Taipei Biennial sounds a warning about our treatment of the world
The 2014 Taipei Biennial wants us to change the way we deal with the earth before our impact becomes irreversible, writes David Frazier
In choosing Nicolas Bourriaud as curator of the 2014 Taipei Biennial, which opened last weekend at the Taipei Fine Arts Museum, the art establishment of Taiwan selected an immaculately credentialed European critic and ardent educator to head its most prestigious event.
Bourriaud, the director of France's top arts university Ecole des Beaux-Arts in Paris, has served as a curator at London's Tate Modern, and has in recent years helmed biennials at the Tate, in Moscow and in Athens.
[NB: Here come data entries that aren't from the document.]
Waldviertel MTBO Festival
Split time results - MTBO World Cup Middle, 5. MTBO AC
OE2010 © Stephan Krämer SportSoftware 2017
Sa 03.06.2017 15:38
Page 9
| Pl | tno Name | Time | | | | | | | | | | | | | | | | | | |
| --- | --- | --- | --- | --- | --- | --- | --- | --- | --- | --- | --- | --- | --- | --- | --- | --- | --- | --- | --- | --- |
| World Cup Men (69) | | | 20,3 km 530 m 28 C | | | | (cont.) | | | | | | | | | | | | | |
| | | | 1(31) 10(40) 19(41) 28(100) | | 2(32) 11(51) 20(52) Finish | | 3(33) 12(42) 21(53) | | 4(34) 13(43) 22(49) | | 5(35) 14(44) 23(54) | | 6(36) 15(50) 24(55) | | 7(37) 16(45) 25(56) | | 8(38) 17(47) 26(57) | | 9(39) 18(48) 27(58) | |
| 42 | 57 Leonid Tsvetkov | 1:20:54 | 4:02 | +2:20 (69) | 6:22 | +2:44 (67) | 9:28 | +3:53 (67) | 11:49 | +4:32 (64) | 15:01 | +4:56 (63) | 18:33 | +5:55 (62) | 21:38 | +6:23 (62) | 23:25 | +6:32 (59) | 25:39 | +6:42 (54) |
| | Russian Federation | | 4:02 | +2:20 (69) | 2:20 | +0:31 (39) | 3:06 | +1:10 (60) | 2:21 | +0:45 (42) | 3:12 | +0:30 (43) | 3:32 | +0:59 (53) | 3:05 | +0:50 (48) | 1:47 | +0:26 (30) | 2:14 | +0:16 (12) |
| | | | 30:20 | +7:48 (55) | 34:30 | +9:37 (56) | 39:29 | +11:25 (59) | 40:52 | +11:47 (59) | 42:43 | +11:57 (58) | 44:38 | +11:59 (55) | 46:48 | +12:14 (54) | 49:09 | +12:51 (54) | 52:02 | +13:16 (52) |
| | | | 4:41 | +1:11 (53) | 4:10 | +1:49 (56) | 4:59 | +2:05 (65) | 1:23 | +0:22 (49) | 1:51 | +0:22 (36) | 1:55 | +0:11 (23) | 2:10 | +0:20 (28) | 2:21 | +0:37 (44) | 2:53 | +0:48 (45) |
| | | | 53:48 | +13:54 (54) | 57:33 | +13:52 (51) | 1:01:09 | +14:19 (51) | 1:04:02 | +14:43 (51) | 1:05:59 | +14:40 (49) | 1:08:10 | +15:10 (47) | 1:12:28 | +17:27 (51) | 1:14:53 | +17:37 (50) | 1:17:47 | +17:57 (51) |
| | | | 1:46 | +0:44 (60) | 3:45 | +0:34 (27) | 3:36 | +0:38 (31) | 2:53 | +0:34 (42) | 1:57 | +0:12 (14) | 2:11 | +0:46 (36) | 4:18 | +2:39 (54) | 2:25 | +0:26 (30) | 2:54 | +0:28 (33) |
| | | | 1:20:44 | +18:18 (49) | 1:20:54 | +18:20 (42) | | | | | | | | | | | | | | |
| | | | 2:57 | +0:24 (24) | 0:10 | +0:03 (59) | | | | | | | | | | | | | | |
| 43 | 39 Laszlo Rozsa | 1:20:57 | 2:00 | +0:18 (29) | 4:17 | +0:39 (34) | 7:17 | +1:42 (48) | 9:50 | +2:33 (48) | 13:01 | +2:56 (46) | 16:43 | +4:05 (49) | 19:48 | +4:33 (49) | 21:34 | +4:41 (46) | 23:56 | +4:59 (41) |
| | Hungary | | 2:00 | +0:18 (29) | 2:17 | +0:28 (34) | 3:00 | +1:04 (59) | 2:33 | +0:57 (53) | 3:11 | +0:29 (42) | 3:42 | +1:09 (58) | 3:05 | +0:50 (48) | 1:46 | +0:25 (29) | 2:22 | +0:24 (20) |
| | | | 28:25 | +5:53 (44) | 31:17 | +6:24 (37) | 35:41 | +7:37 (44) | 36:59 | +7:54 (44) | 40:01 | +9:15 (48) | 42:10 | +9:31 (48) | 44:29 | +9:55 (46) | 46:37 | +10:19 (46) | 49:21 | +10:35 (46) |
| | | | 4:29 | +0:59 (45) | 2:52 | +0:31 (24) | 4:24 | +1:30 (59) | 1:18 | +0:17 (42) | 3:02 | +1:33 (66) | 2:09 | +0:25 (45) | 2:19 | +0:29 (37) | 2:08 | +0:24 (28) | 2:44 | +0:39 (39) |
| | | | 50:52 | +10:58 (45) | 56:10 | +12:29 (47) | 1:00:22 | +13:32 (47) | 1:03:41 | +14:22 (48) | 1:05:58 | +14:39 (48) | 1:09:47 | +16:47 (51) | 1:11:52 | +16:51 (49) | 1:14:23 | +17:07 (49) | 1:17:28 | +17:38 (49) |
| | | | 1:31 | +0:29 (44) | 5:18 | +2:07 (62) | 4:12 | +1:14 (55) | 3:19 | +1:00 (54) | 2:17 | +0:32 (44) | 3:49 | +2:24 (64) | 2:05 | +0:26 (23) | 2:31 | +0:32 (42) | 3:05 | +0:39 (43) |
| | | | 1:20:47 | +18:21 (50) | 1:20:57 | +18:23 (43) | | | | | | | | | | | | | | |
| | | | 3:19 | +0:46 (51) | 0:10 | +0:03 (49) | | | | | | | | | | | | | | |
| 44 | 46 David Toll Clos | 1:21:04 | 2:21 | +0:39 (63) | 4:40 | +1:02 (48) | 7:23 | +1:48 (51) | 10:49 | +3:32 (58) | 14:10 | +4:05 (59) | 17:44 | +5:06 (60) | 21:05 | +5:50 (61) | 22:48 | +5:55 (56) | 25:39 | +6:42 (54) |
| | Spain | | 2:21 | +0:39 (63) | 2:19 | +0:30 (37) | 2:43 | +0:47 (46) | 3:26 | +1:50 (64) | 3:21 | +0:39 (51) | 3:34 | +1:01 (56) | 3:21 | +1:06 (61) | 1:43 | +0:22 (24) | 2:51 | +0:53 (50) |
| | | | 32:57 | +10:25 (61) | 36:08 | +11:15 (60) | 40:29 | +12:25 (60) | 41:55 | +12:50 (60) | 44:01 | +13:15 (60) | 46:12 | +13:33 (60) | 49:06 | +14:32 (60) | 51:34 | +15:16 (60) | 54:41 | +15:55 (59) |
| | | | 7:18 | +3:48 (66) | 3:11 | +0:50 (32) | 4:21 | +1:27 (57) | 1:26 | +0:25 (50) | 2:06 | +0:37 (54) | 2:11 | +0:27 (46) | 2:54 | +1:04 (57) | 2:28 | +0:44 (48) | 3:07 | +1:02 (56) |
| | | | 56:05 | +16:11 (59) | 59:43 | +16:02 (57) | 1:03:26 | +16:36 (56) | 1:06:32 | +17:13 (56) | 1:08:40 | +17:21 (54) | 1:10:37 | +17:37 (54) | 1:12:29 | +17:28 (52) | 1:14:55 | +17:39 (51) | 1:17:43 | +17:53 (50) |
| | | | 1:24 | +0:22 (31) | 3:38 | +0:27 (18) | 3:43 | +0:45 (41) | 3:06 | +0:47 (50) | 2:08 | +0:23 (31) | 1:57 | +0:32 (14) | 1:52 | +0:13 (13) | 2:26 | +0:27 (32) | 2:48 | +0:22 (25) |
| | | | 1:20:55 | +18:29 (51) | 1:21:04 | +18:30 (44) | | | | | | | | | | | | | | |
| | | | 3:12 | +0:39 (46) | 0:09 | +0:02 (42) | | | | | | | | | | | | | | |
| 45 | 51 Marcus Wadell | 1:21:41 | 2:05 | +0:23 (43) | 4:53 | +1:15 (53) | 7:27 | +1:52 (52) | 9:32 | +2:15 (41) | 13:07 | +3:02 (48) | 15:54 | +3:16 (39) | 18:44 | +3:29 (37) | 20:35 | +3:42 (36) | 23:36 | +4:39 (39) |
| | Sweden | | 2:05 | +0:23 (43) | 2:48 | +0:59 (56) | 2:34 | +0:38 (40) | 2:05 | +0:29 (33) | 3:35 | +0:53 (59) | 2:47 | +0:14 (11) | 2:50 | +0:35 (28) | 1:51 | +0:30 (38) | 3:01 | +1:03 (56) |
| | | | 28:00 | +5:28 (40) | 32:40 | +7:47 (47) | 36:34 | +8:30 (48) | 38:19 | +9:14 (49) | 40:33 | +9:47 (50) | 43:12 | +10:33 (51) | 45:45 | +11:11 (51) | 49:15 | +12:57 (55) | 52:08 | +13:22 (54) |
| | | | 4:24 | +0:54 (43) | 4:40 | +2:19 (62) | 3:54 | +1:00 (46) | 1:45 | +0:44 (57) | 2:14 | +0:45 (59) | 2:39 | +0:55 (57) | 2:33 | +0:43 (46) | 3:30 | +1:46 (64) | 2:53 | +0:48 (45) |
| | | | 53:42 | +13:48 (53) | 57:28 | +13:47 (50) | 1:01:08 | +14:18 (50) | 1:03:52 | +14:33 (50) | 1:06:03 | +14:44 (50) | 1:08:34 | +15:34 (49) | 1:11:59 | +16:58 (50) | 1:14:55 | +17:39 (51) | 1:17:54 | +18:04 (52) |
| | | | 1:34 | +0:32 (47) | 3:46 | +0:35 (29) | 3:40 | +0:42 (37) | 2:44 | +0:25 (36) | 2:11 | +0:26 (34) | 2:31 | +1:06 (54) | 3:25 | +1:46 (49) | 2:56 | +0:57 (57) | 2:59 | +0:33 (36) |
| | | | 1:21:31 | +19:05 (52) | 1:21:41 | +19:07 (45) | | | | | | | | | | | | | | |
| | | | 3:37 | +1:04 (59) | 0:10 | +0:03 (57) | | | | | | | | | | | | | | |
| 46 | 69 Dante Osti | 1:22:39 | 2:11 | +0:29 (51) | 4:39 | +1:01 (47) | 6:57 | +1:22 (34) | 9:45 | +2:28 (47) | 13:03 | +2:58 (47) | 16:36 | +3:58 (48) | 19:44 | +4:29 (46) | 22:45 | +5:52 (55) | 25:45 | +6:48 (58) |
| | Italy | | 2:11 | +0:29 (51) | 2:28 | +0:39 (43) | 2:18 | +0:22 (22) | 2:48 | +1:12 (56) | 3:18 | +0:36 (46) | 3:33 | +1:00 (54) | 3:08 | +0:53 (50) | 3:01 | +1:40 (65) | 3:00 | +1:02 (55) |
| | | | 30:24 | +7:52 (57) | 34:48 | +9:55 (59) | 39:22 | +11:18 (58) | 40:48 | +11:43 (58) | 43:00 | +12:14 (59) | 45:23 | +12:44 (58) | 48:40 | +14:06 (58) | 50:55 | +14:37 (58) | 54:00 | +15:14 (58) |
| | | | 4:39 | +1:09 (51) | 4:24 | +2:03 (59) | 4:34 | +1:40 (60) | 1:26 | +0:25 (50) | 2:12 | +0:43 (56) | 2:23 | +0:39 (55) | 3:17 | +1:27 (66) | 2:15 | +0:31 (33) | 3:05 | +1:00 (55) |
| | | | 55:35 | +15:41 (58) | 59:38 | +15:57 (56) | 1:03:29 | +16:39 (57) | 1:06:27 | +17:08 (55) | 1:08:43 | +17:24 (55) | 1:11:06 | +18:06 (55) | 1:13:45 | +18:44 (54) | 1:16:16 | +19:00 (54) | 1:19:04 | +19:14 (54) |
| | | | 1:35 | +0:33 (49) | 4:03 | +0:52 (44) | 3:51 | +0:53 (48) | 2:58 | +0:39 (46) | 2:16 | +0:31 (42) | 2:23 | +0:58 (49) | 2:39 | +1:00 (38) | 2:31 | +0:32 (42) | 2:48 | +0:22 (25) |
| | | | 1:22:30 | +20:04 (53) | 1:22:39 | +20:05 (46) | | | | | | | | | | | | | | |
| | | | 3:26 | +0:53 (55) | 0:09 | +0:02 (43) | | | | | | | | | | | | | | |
Although famed for top-flight exhibitions, he is even more widely respected in academic circles for his idea of "relational aesthetics", which over the past 15 years has become one of the most influential theories for describing the difficult, hybrid art forms that have appeared in the art world since the 1990s.
These include performance art, installation art, interactive art, and other diverse and experimental forms of contemporary art.
Bourriaud wrote in his 1998 book that art was no longer only about paintings, sculptures and traditional types of "objects". Instead, "meetings, encounters, events, various types of collaboration between people, games, festivals and places of conviviality" were declared to be "fully fledged artistic 'forms'".